Gather, from the data below, each line in which the word "followed" occurs.

--- START ---

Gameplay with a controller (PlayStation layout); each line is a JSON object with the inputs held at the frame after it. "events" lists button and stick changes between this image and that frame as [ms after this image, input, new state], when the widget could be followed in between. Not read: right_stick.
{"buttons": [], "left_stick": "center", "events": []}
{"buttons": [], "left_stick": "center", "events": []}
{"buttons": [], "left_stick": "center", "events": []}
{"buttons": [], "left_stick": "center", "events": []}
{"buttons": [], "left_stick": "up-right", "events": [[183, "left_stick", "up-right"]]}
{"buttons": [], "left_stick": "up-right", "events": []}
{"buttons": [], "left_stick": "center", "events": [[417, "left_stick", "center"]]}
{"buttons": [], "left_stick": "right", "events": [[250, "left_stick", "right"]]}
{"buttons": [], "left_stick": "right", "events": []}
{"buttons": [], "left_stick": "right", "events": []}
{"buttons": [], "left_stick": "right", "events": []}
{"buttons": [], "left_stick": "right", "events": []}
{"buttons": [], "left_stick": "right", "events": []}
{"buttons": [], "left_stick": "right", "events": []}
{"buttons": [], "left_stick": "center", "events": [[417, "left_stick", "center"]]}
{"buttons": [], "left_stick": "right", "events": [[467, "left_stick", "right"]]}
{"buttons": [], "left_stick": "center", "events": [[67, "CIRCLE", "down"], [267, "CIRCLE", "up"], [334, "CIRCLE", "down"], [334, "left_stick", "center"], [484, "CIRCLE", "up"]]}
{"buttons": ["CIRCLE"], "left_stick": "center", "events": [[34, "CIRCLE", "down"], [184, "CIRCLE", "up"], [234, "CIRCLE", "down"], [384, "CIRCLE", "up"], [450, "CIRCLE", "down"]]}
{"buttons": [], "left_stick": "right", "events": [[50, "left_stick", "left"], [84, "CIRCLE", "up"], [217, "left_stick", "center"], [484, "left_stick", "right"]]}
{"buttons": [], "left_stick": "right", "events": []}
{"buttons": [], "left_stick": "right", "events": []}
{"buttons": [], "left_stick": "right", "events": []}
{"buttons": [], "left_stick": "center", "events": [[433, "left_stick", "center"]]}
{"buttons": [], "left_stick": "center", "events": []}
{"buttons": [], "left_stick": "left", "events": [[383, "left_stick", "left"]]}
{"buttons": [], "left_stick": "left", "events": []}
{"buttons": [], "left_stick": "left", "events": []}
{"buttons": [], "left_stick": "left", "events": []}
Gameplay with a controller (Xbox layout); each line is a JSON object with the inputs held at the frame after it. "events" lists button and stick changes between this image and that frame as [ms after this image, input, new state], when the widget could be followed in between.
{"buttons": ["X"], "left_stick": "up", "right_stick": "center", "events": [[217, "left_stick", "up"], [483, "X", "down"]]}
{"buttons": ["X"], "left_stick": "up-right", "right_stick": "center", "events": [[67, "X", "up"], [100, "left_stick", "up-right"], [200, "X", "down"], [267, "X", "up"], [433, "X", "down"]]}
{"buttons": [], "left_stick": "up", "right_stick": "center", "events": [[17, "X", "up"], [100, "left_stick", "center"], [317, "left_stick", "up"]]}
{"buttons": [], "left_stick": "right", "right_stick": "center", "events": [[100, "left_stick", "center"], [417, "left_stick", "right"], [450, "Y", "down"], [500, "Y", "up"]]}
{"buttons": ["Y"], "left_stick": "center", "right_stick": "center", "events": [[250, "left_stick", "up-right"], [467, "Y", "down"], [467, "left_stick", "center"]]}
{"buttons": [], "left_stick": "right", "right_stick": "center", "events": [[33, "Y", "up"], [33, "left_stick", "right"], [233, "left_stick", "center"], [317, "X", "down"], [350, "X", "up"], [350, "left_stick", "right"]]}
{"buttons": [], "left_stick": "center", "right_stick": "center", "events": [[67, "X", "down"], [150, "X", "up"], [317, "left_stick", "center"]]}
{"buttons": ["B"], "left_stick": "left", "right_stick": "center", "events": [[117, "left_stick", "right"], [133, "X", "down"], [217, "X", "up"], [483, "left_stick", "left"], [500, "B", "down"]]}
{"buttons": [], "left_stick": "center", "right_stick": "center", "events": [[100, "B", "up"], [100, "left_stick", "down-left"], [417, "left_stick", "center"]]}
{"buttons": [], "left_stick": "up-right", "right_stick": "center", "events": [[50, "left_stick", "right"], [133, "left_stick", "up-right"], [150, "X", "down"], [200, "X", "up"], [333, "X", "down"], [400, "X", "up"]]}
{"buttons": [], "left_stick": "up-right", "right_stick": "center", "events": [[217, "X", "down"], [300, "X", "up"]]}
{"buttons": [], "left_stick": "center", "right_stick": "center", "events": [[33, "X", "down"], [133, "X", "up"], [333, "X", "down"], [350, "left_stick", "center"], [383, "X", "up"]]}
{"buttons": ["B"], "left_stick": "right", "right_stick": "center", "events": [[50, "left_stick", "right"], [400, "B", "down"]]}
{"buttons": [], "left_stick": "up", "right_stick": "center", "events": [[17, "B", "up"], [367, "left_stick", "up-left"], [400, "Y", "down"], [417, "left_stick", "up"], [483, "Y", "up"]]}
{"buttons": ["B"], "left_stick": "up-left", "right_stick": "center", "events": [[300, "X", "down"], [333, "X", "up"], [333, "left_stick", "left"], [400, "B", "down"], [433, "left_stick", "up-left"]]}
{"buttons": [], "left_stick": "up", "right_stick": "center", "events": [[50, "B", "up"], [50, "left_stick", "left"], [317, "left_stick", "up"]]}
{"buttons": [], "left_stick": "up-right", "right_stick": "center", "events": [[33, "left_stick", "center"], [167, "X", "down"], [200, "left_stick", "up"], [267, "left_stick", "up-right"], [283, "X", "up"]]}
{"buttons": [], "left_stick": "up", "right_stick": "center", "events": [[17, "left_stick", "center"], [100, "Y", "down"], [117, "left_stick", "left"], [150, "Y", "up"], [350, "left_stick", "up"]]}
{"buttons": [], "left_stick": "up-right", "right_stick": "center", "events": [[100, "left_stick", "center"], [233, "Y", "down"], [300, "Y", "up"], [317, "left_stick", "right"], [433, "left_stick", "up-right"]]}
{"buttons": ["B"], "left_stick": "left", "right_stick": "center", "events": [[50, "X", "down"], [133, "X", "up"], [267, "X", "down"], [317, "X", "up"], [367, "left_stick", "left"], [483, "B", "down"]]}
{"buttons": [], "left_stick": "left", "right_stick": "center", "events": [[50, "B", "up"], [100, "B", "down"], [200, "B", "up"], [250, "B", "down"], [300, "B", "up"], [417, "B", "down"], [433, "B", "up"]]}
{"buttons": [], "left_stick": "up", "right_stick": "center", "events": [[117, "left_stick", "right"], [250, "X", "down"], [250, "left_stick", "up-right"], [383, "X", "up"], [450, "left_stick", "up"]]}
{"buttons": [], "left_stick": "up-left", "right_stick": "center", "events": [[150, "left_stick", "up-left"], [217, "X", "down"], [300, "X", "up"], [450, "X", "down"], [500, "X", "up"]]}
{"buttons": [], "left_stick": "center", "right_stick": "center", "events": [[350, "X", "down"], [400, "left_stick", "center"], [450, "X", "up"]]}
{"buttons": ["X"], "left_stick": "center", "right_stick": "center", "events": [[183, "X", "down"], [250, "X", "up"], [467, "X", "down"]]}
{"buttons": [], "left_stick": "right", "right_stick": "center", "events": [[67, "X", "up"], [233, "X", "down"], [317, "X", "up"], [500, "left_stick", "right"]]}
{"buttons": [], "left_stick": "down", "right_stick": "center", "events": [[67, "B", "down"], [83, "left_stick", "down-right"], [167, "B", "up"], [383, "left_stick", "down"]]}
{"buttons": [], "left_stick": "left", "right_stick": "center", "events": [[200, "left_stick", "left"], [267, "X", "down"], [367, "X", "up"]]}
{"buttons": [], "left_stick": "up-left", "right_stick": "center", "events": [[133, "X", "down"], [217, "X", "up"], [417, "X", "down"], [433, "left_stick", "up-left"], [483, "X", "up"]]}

--- END ---

**Task output:**
Gameplay with a controller (PlayStation layout); each line is a JSON object with the inputs held at the frame after it. "events" lists button and stick changes between this image and that frame as [ms after this image, input, new state], when the widget could be followed in between. Not read: right_stick.
Gameplay with a controller (Xbox layout); each line is a JSON object with the inputs held at the frame after it. "events" lists button and stick changes between this image and that frame as [ms after this image, input, new state], when the widget could be followed in between.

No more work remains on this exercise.